From inconsistent outputs to perfect reliability in under an hour

By Dan Sisco on June 11, 2025

case-study

reliability

llm

attention-management

How LLM attention management changes everything

This completely changes how we think about LLM development.

Joseph Ferro, Head of Product, Velvet

Velvet runs a research app that helps VCs and PE firms make decisions about their investments. Their product works beautifully, but a formatting issue in about 1 out of 7 citation responses was causing raw XML to show up in the UI.

The team knew even a small number of formatting issues could impact user trust, especially in a research-heavy product.

And Velvet isn't alone. We've talked to dozens of programmers building LLM applications and literally everyone has experienced some form of this pain point.

The most common approach to fixing it would be to stuff the prompt with more context and examples, then vibe check it to see if it gets better. But without a structured approach, this turns into guesswork: unreliable and hard to debug.

I used to be a developer, but when it comes to prompt engineering I feel like I'm sort of lost trying to figure out what the best practices are.

Joseph Ferro, Head of Product, Velvet

The problem with prompts today 🧐

Velvet's monolithic prompt was diverting the LLM's attention in half a dozen different directions. It followed the classic pattern:

Some instructions about who the model is
Variables from their database interpolated into a string
A bunch of specific user context
More instructions coaxing the model to "please please please output this correctly"
Then "do the thing, but also don't ever do these bad things"

We see this type of prompting everywhere. The "do this right or a puppy will be murdered" trope also seems to inexplicably be gaining traction.

The Legend of the Cone 🍦

Monolithic prompts don't work because LLM reliability is all about managing attention.

Think of a model's attention like a cone. It starts wide and should narrow as your prompt progresses.

When you start, the model considers all the information in its dataset. It's considering episodes of Baywatch, how to talk like a pirate, and occasionally researching investment decisions.

The goal of the system prompt is to drive the attention of the model toward your actual objective...to narrow the cone and do just this one thing really, really well.

Velvet was asking the model to hold multiple competing concerns in its attention simultaneously by mixing citation rules, format requirements, examples, and warnings all together.

The massive example in the middle of the prompt was particularly destructive, as it widened the cone right when they needed focus.

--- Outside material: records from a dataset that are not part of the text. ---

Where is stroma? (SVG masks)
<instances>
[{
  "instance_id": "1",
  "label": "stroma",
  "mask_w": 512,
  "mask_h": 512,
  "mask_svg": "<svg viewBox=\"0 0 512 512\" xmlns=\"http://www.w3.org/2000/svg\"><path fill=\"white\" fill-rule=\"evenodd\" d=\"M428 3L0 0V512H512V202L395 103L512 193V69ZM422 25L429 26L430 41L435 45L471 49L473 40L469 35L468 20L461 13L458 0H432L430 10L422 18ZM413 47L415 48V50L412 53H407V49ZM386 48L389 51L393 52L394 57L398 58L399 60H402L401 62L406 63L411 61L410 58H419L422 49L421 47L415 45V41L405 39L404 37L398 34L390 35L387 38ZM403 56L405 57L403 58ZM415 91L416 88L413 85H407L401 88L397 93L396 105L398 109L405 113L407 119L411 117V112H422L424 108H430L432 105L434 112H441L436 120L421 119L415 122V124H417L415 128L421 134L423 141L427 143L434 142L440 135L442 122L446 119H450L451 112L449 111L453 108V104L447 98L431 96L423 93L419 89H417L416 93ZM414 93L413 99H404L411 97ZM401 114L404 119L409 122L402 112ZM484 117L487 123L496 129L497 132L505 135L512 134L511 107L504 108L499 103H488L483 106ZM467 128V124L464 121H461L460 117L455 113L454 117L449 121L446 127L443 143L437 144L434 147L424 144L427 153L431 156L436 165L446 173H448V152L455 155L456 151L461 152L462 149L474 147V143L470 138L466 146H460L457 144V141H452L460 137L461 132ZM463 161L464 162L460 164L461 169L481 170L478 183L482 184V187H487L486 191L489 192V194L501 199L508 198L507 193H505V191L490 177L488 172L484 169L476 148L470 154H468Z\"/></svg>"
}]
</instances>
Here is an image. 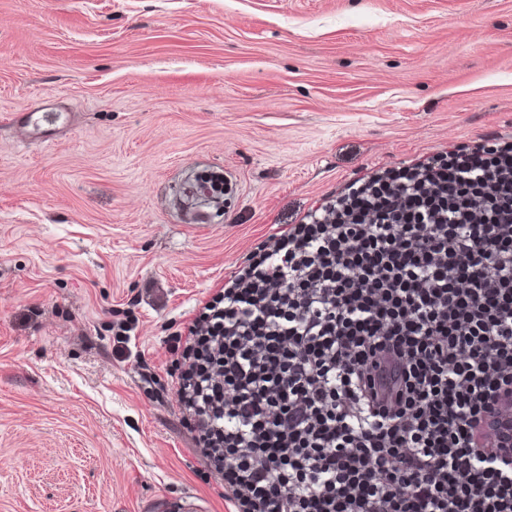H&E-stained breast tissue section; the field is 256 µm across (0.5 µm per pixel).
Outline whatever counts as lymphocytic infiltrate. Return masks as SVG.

Almost every company we've talked to puts user data inside the system prompt. So whatever metadata you provide about your user drives the assistant away from your goals and makes the results less predictable.

The solution isn't prompt stuffing more context and "good" or "bad" examples...it's structuring the conversation so each piece of information logically builds toward a single, focused outcome.

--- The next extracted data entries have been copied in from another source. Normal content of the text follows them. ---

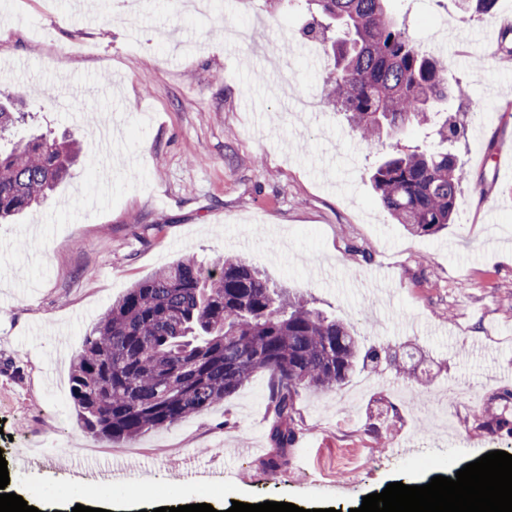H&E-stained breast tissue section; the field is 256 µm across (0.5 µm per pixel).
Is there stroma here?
<instances>
[{
  "label": "stroma",
  "mask_w": 512,
  "mask_h": 512,
  "mask_svg": "<svg viewBox=\"0 0 512 512\" xmlns=\"http://www.w3.org/2000/svg\"><path fill=\"white\" fill-rule=\"evenodd\" d=\"M0 0V98L24 86L32 117L20 135L77 142L68 178L40 206L0 224V457L8 492L39 512H72L78 449L137 462L153 495L103 497L115 512L210 503L287 502L350 512L387 484L455 477L500 450L512 454V65L499 57L512 0L492 14L458 0H387L417 43L448 20L440 57L468 88L447 106L482 113L454 150L471 171L457 219L431 237L397 224L371 181L385 157L425 133L366 147L328 98L335 73L307 56V10L284 0ZM112 126V155L95 138ZM28 250L16 243L27 230ZM195 255H233L295 298L346 321L362 351L397 363L358 364L330 390L298 388L295 442L277 470L271 377L134 443L86 434L70 400L83 336L134 282ZM458 395L451 414L429 407ZM58 455L54 468L22 465ZM220 473L174 481L175 466Z\"/></svg>",
  "instance_id": "stroma-1"
}]
</instances>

We call this the Hourglass Shape and it's something we've seen work across the board.

A 60-minute fix ⏰

Without even using our software and only using our prompt philosophy, Velvet increased their citation XML output reliability from 86% to 100%.

It literally never failed.

Everyone on their team and our team tried to break it, and were shocked when it remained unbreakable.

As the user turns 🌎

In this case, the most important part of the hourglass shape was moving the context to synthetic user turns.

For Velvet, adding the variables into the top of the user turn, and the formatting at the bottom as the last user turn before generation, meant that the model's attention wasn't diverted and it was able to perform perfectly.

The future of LLM reliability

Velvet's jump from 86% to 100% XML reliability shows what's possible when you start working with LLMs the way they're designed to processes information.

Treating prompts like all-powerful magic spells is not engineering. Making something measurable, repeatable, and scalable is.

Every LLM application struggling with reliability is fighting the same battle Velvet was. The question isn't whether your prompts will need this systematic approach...it's how much longer you'll wait before implementing it.